I wish there were festive holiday songs for Oscar junkies. "It's Beginning to Look a Lot Like Steamroll", "All I Want for Oscars is You", "Let it Snub, Let it Snub, Let it Snub", "God Rest Ye Merry Shortlisters", "Do You Vote How I Vote" etcetera.... The mood is definitely upon us!
This weekend while LA, NY online, and Boston were handing out their prizes and BFCA voters were mailing in their ballots a certain movie that few had yet seen was screening for Oscar voters and it's likely to be a big deal (though whether it will make the BFCA due to the voting deadline today, remains to be seen). Let's just say that I heard sniffling and whispered "wows" during the credits at the guild screening here in NYC.
The AFI's TOP TEN LIST was also released this weekend. It went like so...
- Bridesmaids
- The Descendants
- The Girl With the Dragon Tattoo
- The Help
- Hugo
- J. Edgar
- Midnight in Paris
- Moneyball
- The Tree of Life
- War Horse
It reads like an odd experiment in Oscar predicting from two months back before people had seen all the films (plus Bridesmaids. The AFI always includes at least one populist hit to represent the film year).
But bringing us back to the now, it's time for a chart update to reflect all of this madness.

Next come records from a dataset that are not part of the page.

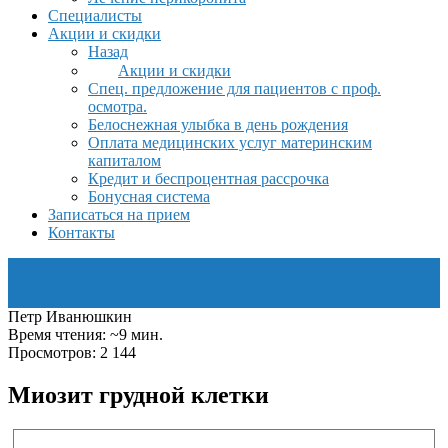
Специалисты
Акции и скидки
Назад
Акции и скидки
Спец. предложение для пациентов с проф.
осмотра.
Белоснежная улыбка в день рождения
Оплата медицинских услуг материнским
капиталом
Кредит и беспроцентная рассрочка
Бонусная система
Записаться на прием
Контакты
Петр Иванюшкин
Время чтения: ~9 мин.
Просмотров: 2 144
Миозит грудной клетки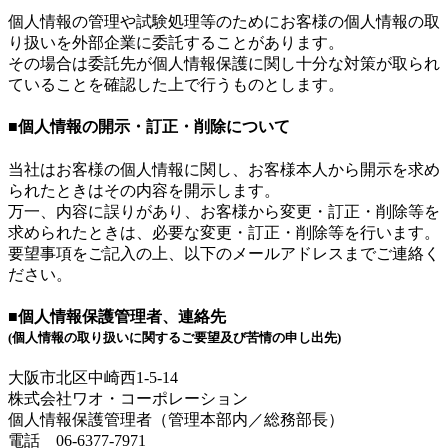
個人情報の管理や試験処理等のためにお客様の個人情報の取
り扱いを外部企業に委託することがあります。
その場合は委託先が個人情報保護に関し十分な対策が取られ
ていることを確認した上で行うものとします。
■個人情報の開示・訂正・削除について
当社はお客様の個人情報に関し、お客様本人から開示を求め
られたときはその内容を開示します。
万一、内容に誤りがあり、お客様から変更・訂正・削除等を
求められたときは、必要な変更・訂正・削除等を行います。
要望事項をご記入の上、以下のメールアドレスまでご連絡く
ださい。
■個人情報保護管理者、連絡先
(個人情報の取り扱いに関するご要望及び苦情の申し出先)
大阪市北区中崎西1-5-14
株式会社ワオ・コーポレーション
個人情報保護管理者（管理本部内／総務部長）
電話 06-6377-7971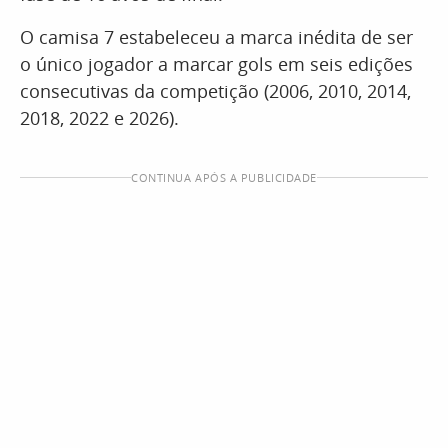
O camisa 7 estabeleceu a marca inédita de ser
o único jogador a marcar gols em seis edições
consecutivas da competição (2006, 2010, 2014,
2018, 2022 e 2026).
CONTINUA APÓS A PUBLICIDADE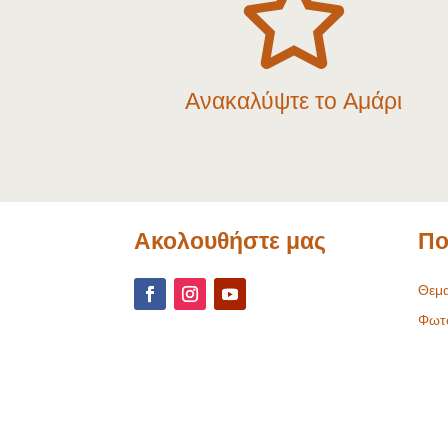

Ανακαλύψτε το Αμάρι
Ακολουθήστε μας
Πο
Θεμα
Φωτ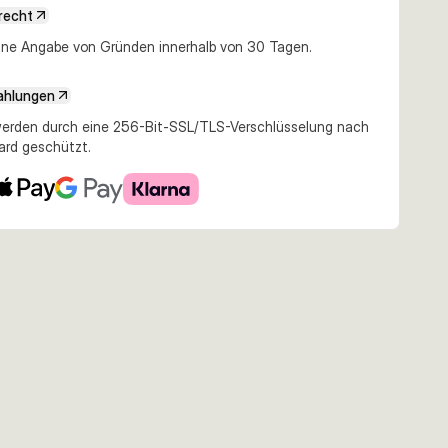
recht
8,49 €
9,16 €
10,01 €
e Angabe von Gründen innerhalb von 30 Tagen.
g Floating
8.3cm 10g SP Blue
9.5cm 15g SP Ayu
11.5cm 25g Floating
 Roach
Chrome
Chrome
Pike
ahlungen
erden durch eine 256-Bit-SSL/TLS-Verschlüsselung nach
ard geschützt.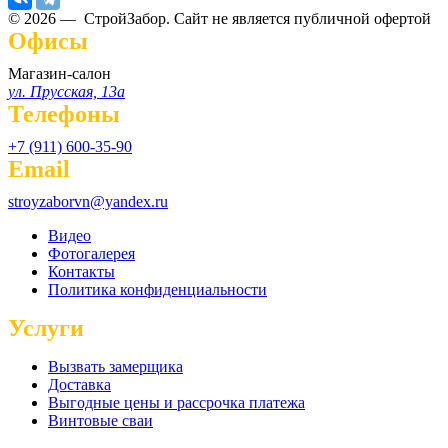
© 2026 — СтройЗабор. Сайт не является публичной офертой
Офисы
Магазин-салон
ул. Прусская, 13а
Телефоны
+7 (911) 600-35-90
Email
stroyzaborvn@yandex.ru
Видео
Фотогалерея
Контакты
Политика конфиденциальности
Услуги
Вызвать замерщика
Доставка
Выгодные цены и рассрочка платежа
Винтовые сваи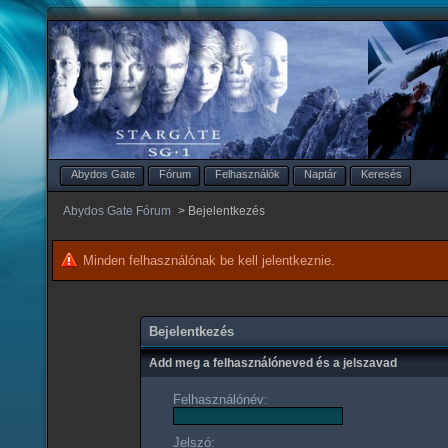
Abydos Gate
Fórum
Felhasználók
Naptár
Keresés
Abydos Gate Fórum
>
Bejelentkezés
Minden felhasználónak be kell jelentkeznie.
Bejelentkezés
Add meg a felhasználóneved és a jelszavad
Felhasználónév:
Jelszó: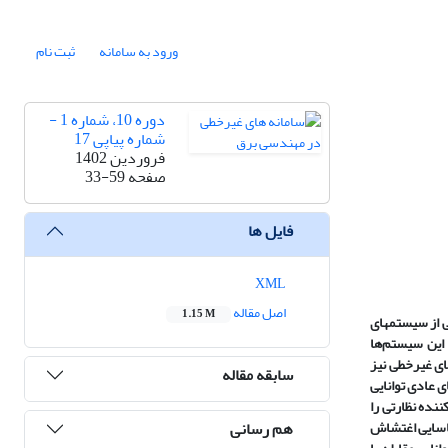
ورود به سامانه
ثبت نام
دوره 10، شماره 1 -
شماره پیاپی 17
فروردین 1402
صفحه
33-59
فایل ها
XML
اصل مقاله
1.15 M
 از سیستم­های
این سیستم‌ها
ای غیرخطی نیز
سابقه مقاله
 عادی توانایی
ننده نظارتی را
هم رسانی
اسایی اغتشاش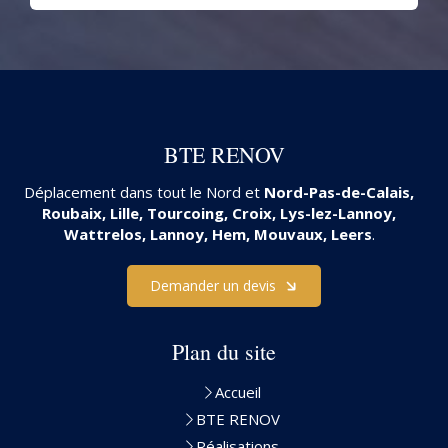
BTE RENOV
Déplacement dans tout le Nord et
Nord-Pas-de-Calais,
Roubaix, Lille, Tourcoing, Croix, Lys-lez-Lannoy,
Wattrelos, Lannoy, Hem, Mouvaux, Leers
.
Demander un devis
Plan du site
Accueil
BTE RENOV
Réalisations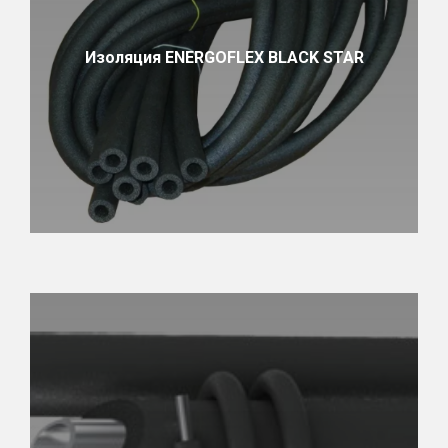
Изоляция ENERGOFLEX BLACK STAR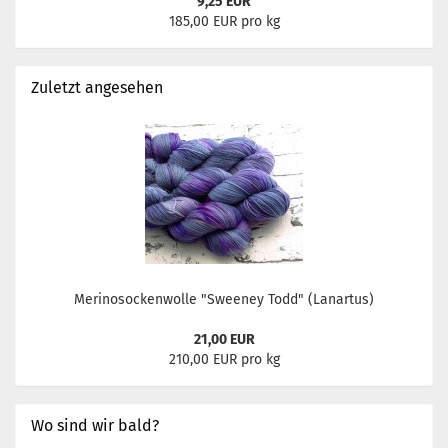
9,25 EUR
185,00 EUR pro kg
Zuletzt angesehen
Merinosockenwolle "Sweeney Todd" (Lanartus)
21,00 EUR
210,00 EUR pro kg
Wo sind wir bald?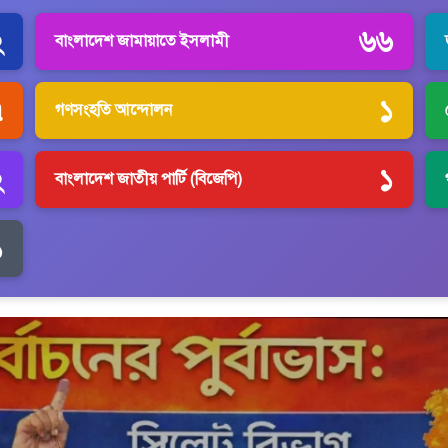
২
৬৬
বাংলাদেশ জামায়াতে ইসলামী
৭
১
গণসংহতি আন্দোলন
২
১
বাংলাদেশ জাতীয় পার্টি (বিজেপি)
১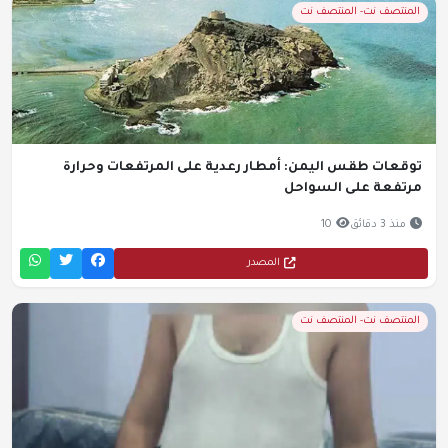
المنتصف نت- المنتصف نت
توقعات طقس اليمن: أمطار رعدية على المرتفعات وحرارة
مرتفعة على السواحل
منذ 3 دقائق
10
المصدر
المنتصف نت- المنتصف نت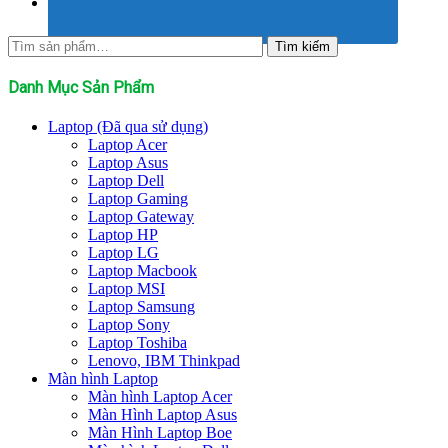
Tìm
Tìm kiếm
kiếm:
Danh Mục Sản Phẩm
Laptop (Đã qua sử dụng)
Laptop Acer
Laptop Asus
Laptop Dell
Laptop Gaming
Laptop Gateway
Laptop HP
Laptop LG
Laptop Macbook
Laptop MSI
Laptop Samsung
Laptop Sony
Laptop Toshiba
Lenovo, IBM Thinkpad
Màn hình Laptop
Màn hình Laptop Acer
Màn Hình Laptop Asus
Màn Hình Laptop Boe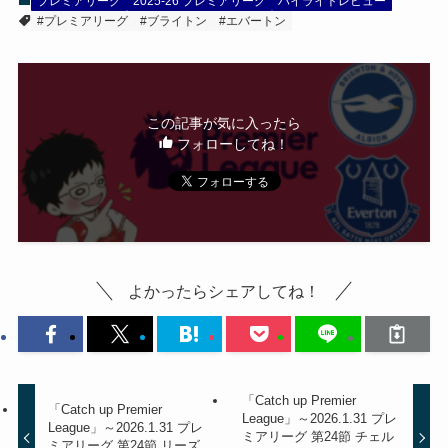
プレミアリーグ
2025-26 プレミアリーグ
ハイライトレビュー
#プレミアリーグ
#ブライトン
#エバートン
この記事が気に入ったら
フォローしてね！
よかったらシェアしてね！
「Catch up Premier
「Catch up Premier
League」～2026.1.31 プレ
League」～2026.1.31 プレ
ミアリーグ 第24節 チェル
ミアリーグ 第24節 リーズ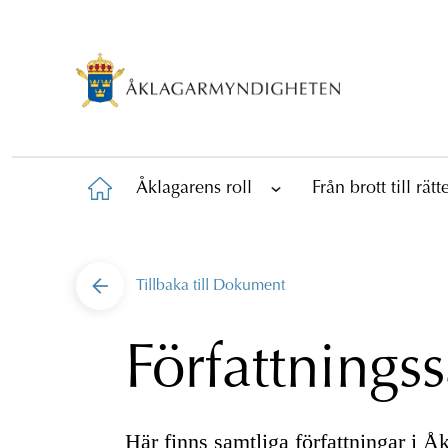
Åklagarens roll
Från brott till rät
Tillbaka till
Dokument
Författnings
Här finns samtliga författningar i 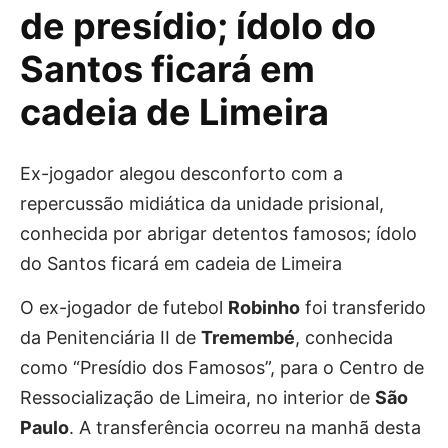
de presídio; ídolo do
Santos ficará em
cadeia de Limeira
Ex-jogador alegou desconforto com a
repercussão midiática da unidade prisional,
conhecida por abrigar detentos famosos; ídolo
do Santos ficará em cadeia de Limeira
O ex-jogador de futebol
Robinho
foi transferido
da Penitenciária II de
Tremembé
, conhecida
como “Presídio dos Famosos”, para o Centro de
Ressocialização de Limeira, no interior de
São
Paulo
.
A transferência ocorreu na manhã desta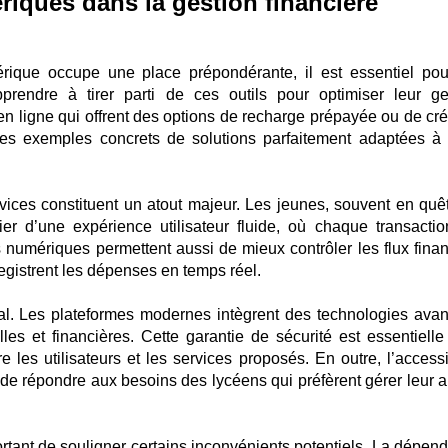
ériques dans la gestion financière
que occupe une place prépondérante, il est essentiel pou
prendre à tirer parti de ces outils pour optimiser leur ge
en ligne qui offrent des options de recharge prépayée ou de cré
es exemples concrets de solutions parfaitement adaptées à 
ervices constituent un atout majeur. Les jeunes, souvent en quê
ier d’une expérience utilisateur fluide, où chaque transactio
s numériques permettent aussi de mieux contrôler les flux finan
egistrent les dépenses en temps réel.
ial. Les plateformes modernes intègrent des technologies ava
es et financières. Cette garantie de sécurité est essentielle
 les utilisateurs et les services proposés. En outre, l’accessib
de répondre aux besoins des lycéens qui préfèrent gérer leur a
ortant de souligner certains inconvénients potentiels. La dépen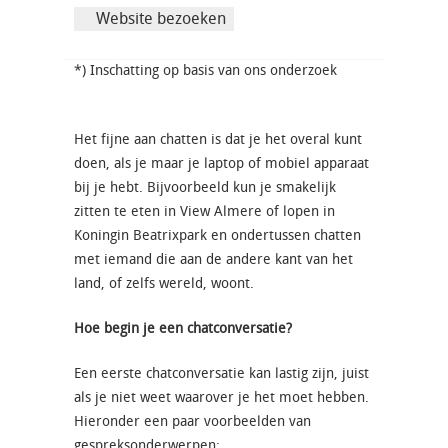
Website bezoeken
*) Inschatting op basis van ons onderzoek
Het fijne aan chatten is dat je het overal kunt
doen, als je maar je laptop of mobiel apparaat
bij je hebt. Bijvoorbeeld kun je smakelijk
zitten te eten in View Almere of lopen in
Koningin Beatrixpark en ondertussen chatten
met iemand die aan de andere kant van het
land, of zelfs wereld, woont.
Hoe begin je een chatconversatie?
Een eerste chatconversatie kan lastig zijn, juist
als je niet weet waarover je het moet hebben.
Hieronder een paar voorbeelden van
gespreksonderwerpen: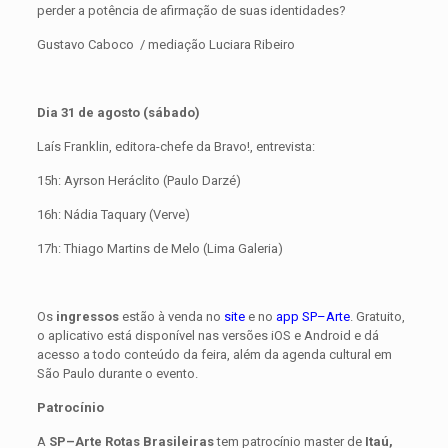
perder a potência de afirmação de suas identidades?
Gustavo Caboco / mediação Luciara Ribeiro
Dia 31 de agosto (sábado)
Laís Franklin, editora-chefe da Bravo!, entrevista:
15h: Ayrson Heráclito (Paulo Darzé)
16h: Nádia Taquary (Verve)
17h: Thiago Martins de Melo (Lima Galeria)
Os
ingressos
estão à venda no
site
e no
app SP–Arte
. Gratuito,
o aplicativo está disponível nas versões iOS e Android e dá
acesso a todo conteúdo da feira, além da agenda cultural em
São Paulo durante o evento.
Patrocínio
A
SP–Arte Rotas Brasileiras
tem patrocínio master de
Itaú,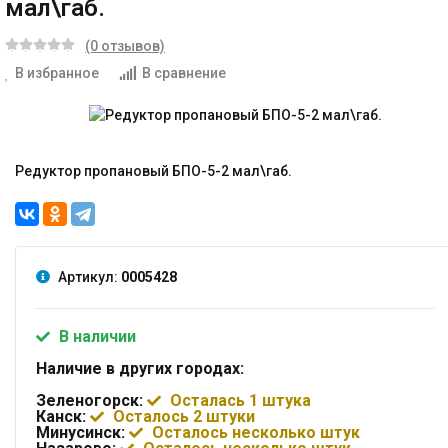
мал\габ.
(0 отзывов)
В избранное
В сравнение
Редуктор пропановый БПО-5-2 мал\габ.
Артикул:
0005428
В наличии
Наличие в других городах:
Зеленогорск:
Осталась 1 штука
Канск:
Осталось 2 штуки
Минусинск:
Осталось несколько штук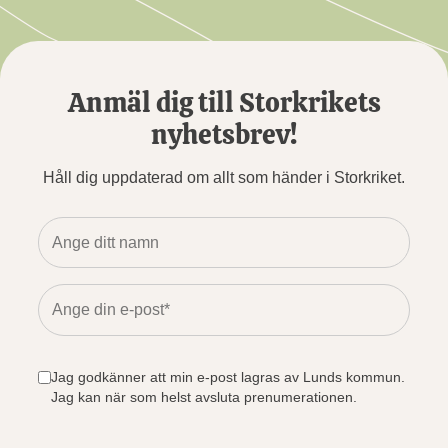
Anmäl dig till Storkrikets
nyhetsbrev!
Håll dig uppdaterad om allt som händer i Storkriket.
Jag godkänner att min e-post lagras av Lunds kommun.
Jag kan när som helst avsluta prenumerationen.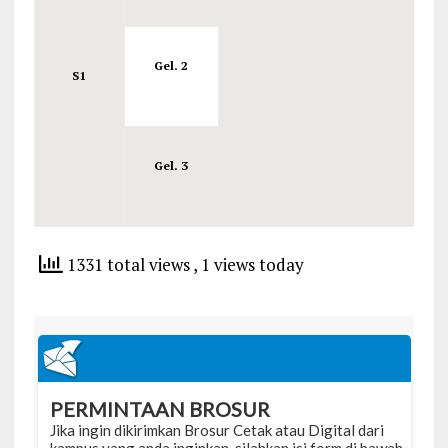
Gel. 2
S1
Gel. 3
1331 total views
, 1 views today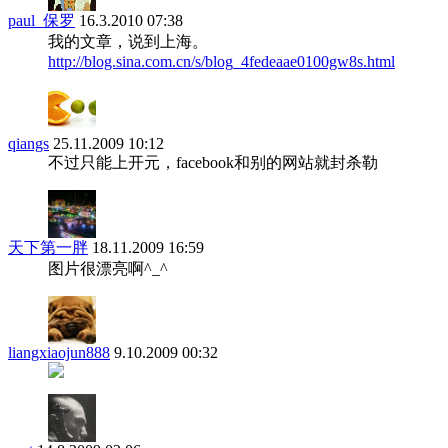
paul_保罗
16.3.2010 07:38
我的文章，说到上海。
http://blog.sina.com.cn/s/blog_4fedeaae0100gw8s.html
qiangs
25.11.2009 10:12
不过只能上开元，facebook和别的网站就封杀勒
天下第一胖
18.11.2009 16:59
图片很漂亮啊^_^
liangxiaojun888
9.10.2009 00:32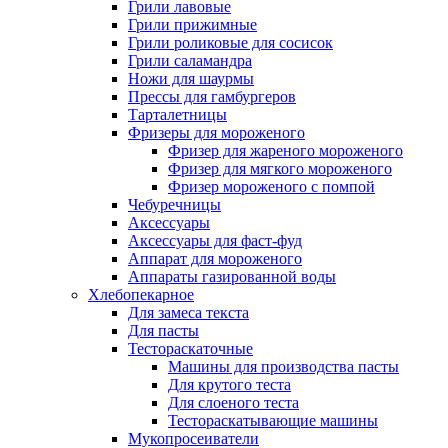
Грили лавовые
Грили прижимные
Грили роликовые для сосисок
Грили саламандра
Ножи для шаурмы
Прессы для гамбургеров
Тарталетницы
Фризеры для мороженого
Фризер для жареного мороженого
Фризер для мягкого мороженого
Фризер мороженого с помпой
Чебуречницы
Аксессуары
Аксессуары для фаст-фуд
Аппарат для мороженого
Аппараты газированной воды
Хлебопекарное
Для замеса текста
Для пасты
Тестораскаточные
Машины для производства пасты
Для крутого теста
Для слоеного теста
Тестораскатывающие машины
Мукопросеиватели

These past couple of weeks have definitely proven to us that The Tree of Life has not been forgotten, that The Help is in a good place (The actors branch is large and we suspect they like it) that Thanksgiving is a very smart holiday to start your heavy Oscar campaigning (See: Hugo, The Descendants, My Week With Marilyn and The Artist). We're not aloud to talk about the three last films to arrive (War Horse, Dragon Tattoo, Extremely Loud) but let's just say when it comes to Oscar, I'm bearish on the first two and bullish on the last having now seen all three. I'm also pleased to note that Moneyball is well liked. At an Oscar dinner I attended for Rango recently, it was the consensus favorite of my table.
Strangely the film that hasn't been coming up in conversation that much is Midnight in Paris but I blame this on the emergence of so many new films all at once. Moneyball doesn't always come up organically in conversation but when it does it's, in my experience, usually "oh, I love that." It's the job of the new films arriving to wow voters and erase memories of early favorites. It's the job of the early arrivals to remind voters how much they loved them in the first place; that's the push forward and the pull back.